Error loading finetuned llama2 model while running inference

I get the same error here for CodeLlama-7b-hf-Instruct.

I even included a requirements.txt file in model.tar.gz requiring a transformers==4.33.2 but it doesnt work.
Any ideas?

Do you mean transformers==4.33.2?

1 Like

@jeremydd yup I fined tuned llama-7b on my own data and deploy on Sagemaker.

Hello @Mit1208 ! I have tried to deploy the finetuned Llama-7b with my own data, with TGI v1.0 as you mentioned and it still gives me the error

“FileNotFoundError: No local weights found in /opt/ml/model with extension .bin”
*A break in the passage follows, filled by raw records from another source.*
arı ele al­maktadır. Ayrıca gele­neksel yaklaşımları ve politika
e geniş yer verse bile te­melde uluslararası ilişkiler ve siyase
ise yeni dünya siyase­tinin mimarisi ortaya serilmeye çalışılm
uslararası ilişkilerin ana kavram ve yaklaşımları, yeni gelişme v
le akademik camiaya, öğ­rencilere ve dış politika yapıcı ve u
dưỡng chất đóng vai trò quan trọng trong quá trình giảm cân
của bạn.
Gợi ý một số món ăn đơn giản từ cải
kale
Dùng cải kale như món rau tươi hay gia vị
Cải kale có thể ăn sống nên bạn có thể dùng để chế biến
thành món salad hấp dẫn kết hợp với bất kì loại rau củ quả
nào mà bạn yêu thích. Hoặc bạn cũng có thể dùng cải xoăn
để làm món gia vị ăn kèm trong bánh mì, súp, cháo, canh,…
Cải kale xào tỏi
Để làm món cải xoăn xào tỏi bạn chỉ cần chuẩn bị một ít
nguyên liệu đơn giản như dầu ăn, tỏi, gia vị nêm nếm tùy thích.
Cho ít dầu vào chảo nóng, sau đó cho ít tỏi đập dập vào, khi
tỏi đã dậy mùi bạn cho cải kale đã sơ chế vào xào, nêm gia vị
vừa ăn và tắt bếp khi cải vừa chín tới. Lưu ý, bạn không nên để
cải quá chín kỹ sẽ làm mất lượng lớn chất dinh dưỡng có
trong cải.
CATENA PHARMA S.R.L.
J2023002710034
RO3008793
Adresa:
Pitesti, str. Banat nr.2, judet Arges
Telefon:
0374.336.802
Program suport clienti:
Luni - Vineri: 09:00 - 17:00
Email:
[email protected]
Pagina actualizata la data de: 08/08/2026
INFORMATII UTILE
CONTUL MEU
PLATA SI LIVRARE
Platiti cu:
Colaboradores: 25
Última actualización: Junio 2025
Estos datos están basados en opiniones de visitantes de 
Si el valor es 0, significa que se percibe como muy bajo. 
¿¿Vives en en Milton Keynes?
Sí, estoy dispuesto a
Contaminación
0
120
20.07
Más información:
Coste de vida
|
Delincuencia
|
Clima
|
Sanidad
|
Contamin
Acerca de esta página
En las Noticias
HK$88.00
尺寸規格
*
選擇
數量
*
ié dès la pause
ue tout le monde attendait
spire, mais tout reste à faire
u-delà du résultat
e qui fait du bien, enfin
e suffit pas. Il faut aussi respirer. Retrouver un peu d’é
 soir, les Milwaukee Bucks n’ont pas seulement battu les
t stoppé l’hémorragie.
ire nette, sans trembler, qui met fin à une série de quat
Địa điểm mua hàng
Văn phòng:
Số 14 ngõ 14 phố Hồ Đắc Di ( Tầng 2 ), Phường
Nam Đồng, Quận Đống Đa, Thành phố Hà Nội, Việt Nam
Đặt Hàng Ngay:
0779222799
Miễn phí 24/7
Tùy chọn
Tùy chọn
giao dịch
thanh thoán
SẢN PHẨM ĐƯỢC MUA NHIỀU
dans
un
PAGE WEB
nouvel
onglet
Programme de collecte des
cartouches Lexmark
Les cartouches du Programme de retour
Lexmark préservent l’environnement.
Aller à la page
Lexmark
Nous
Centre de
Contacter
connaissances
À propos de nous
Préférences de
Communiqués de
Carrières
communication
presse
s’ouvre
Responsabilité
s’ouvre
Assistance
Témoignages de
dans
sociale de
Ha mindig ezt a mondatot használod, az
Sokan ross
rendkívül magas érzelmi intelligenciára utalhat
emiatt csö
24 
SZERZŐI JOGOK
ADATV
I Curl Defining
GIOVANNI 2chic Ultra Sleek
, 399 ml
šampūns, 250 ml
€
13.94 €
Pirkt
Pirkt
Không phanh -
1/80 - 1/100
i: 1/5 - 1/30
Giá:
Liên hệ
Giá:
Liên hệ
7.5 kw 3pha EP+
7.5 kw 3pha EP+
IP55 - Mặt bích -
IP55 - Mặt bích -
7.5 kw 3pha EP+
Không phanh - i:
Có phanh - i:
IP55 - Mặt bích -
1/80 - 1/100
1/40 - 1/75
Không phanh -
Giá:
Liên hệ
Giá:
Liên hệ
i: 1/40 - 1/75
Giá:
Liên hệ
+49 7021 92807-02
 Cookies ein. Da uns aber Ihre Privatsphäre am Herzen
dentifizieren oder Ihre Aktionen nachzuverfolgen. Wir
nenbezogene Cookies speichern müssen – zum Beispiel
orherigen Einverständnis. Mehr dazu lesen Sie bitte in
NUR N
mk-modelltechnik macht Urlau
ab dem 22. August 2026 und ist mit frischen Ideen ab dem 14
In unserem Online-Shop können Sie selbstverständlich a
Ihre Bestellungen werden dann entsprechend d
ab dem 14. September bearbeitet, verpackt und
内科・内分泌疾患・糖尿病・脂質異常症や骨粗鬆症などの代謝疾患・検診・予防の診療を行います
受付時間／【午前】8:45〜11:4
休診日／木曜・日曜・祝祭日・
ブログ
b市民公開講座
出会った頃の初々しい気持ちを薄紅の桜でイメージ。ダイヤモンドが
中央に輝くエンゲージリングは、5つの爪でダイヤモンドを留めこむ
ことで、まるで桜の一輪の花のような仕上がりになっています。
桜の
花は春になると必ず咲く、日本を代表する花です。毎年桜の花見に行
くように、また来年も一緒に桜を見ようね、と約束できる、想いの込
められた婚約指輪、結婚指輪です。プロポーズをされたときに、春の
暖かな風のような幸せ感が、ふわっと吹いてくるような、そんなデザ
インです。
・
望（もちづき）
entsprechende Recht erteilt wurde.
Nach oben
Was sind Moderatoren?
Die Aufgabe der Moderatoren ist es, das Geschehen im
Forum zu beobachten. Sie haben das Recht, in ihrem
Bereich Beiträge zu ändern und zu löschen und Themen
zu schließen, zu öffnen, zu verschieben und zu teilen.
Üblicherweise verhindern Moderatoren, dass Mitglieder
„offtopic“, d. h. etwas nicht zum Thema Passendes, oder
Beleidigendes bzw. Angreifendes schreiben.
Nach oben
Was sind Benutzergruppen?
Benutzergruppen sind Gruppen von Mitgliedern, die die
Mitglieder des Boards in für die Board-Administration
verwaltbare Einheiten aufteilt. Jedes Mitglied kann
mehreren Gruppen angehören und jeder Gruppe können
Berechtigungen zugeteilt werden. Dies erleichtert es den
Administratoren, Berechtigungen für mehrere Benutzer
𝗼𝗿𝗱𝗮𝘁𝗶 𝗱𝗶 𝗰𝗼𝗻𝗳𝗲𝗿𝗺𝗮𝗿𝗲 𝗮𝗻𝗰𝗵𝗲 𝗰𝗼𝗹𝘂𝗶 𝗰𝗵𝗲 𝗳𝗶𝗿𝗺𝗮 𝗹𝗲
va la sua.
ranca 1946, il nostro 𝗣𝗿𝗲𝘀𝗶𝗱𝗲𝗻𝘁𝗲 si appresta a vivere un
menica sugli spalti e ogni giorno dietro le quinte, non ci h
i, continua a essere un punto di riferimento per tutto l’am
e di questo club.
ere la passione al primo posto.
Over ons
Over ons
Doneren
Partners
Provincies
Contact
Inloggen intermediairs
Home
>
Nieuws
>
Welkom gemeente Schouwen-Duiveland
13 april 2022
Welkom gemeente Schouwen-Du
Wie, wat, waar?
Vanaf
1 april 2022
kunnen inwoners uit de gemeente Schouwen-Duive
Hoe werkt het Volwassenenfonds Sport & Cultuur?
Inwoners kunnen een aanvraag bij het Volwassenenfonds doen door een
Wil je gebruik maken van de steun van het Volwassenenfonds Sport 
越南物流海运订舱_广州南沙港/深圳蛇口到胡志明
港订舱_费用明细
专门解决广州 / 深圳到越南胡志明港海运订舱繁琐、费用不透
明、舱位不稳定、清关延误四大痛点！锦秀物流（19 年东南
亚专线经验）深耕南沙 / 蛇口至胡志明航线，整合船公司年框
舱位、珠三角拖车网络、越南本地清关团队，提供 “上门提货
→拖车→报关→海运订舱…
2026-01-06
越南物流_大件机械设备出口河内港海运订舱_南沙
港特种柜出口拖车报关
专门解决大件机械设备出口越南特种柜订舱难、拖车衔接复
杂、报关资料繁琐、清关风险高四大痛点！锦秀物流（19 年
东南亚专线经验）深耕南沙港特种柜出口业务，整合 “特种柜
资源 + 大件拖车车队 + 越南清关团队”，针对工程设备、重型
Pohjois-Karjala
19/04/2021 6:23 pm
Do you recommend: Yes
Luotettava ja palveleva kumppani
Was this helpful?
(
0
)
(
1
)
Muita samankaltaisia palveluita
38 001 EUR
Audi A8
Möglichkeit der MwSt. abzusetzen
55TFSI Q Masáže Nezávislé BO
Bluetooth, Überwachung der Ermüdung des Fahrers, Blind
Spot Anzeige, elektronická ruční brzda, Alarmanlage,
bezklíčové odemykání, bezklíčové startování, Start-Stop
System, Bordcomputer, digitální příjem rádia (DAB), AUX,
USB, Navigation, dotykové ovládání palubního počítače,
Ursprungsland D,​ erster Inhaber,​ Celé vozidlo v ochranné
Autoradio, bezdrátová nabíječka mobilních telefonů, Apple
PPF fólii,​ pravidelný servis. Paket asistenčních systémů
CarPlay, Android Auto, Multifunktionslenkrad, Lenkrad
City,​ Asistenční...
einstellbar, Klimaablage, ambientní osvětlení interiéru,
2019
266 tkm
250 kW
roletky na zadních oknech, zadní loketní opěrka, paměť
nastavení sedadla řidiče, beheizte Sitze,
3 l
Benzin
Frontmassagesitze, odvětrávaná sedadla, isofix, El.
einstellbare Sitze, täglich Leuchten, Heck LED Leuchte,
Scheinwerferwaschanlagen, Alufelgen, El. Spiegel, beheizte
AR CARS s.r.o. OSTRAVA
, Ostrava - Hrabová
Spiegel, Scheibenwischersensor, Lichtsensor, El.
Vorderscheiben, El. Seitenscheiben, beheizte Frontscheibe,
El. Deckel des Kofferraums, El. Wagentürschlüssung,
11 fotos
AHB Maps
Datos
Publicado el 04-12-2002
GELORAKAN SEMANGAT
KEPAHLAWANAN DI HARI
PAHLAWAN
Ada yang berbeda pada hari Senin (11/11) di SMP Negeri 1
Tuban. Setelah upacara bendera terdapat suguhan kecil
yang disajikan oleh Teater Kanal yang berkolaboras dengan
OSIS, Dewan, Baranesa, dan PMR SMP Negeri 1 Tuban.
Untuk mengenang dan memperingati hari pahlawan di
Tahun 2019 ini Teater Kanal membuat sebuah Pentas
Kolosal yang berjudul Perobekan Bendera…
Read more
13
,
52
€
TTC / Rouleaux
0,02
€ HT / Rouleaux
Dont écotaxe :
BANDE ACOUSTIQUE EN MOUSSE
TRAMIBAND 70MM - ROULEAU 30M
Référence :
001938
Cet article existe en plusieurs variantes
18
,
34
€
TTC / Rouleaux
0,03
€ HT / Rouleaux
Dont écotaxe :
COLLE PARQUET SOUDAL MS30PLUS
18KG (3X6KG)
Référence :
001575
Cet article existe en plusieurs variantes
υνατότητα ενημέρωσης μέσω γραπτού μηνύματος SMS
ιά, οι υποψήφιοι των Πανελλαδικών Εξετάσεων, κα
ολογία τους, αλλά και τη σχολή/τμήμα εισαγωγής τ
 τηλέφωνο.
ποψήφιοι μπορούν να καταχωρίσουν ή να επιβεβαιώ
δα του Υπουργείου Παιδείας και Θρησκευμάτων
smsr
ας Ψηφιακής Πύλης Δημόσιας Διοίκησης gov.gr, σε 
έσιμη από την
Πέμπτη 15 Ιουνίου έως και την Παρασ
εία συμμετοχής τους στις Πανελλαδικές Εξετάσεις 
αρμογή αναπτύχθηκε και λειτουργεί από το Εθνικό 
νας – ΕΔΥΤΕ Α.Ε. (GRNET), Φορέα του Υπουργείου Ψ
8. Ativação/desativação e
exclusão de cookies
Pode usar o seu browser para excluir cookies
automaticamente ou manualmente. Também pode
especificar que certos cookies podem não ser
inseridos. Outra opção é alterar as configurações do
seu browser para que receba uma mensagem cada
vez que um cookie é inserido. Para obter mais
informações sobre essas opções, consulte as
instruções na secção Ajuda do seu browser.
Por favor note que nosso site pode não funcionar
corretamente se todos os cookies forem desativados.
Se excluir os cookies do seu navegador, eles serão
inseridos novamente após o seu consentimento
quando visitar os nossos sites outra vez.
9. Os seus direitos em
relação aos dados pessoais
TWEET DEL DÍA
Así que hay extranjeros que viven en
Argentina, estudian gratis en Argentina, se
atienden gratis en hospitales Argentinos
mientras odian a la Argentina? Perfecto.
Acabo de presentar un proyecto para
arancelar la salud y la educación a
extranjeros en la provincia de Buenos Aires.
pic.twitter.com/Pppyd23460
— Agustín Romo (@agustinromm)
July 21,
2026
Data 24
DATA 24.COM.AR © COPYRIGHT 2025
Could you give me more details on how you managed to deploy it in Sagemaker? Thanks!

Hi @cnicu,
I was getting same error when I didn’t specified my model path. I used spot instance while training so my checkpoints were on the S3.

config = {
'HF_MODEL_ID': '/opt/ml/model', # path to where sagemaker stores the model
'SM_NUM_GPUS': json.dumps(number_of_gpu), # Number of GPU used per replica
'MAX_INPUT_LENGTH': json.dumps(1024),  # Max length of input text
'MAX_TOTAL_TOKENS': json.dumps(2048),  # Max length of the generation (including input text),

# create HuggingFaceModel
llm_model = HuggingFaceModel(

# Deploy model to an endpoint
llm = llm_model.deploy(

Here model_data is URI of s3 checkpoint. Make sure you have a model at S3 URI path.

1 Like

maybe try using this:

llm_image = get_huggingface_llm_image_uri(

it worked for me.

Thank you! Worked for me!

Could you tell me which instance I would need if I wanted to deploy llama2-13b finetuned? With the same configuration that I have managed to deploy llama2-7b, I cannot do it with 13b. I have tried with the ml.g5.8xlarge instance and neither.

try with ml.g5.12xlarge according to AWS guide.